Find the string "para" in the records. Copy each line that has it.

Stored dataset items
────────

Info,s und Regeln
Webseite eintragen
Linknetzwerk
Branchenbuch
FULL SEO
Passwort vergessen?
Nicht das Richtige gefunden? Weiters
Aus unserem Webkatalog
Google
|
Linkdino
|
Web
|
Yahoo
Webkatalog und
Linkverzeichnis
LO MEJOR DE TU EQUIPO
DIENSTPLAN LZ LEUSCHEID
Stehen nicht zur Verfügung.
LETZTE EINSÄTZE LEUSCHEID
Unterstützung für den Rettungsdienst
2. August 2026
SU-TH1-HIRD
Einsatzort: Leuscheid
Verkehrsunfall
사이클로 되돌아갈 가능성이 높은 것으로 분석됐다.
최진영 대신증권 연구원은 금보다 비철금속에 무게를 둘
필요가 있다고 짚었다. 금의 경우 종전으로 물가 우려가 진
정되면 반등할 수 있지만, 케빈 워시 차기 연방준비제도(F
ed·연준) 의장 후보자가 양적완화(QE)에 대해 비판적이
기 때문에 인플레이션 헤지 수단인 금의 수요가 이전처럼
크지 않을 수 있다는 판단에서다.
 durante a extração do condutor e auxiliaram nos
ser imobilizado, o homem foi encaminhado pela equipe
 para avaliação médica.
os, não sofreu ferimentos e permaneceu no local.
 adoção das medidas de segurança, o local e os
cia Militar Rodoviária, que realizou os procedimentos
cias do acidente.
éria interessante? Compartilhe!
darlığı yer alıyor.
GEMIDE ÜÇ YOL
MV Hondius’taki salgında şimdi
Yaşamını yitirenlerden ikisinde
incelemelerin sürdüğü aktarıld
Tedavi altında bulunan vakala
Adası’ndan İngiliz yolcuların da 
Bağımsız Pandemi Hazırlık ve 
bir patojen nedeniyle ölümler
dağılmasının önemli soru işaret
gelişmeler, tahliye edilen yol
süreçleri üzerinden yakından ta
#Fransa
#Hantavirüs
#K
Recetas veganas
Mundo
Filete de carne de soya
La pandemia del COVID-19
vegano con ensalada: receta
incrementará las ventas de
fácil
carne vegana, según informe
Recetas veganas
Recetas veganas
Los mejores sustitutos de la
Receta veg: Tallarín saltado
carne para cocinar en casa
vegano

────────

→ RESPONSE TO THIS TASK
 para avaliação médica.
carne para cocinar en casa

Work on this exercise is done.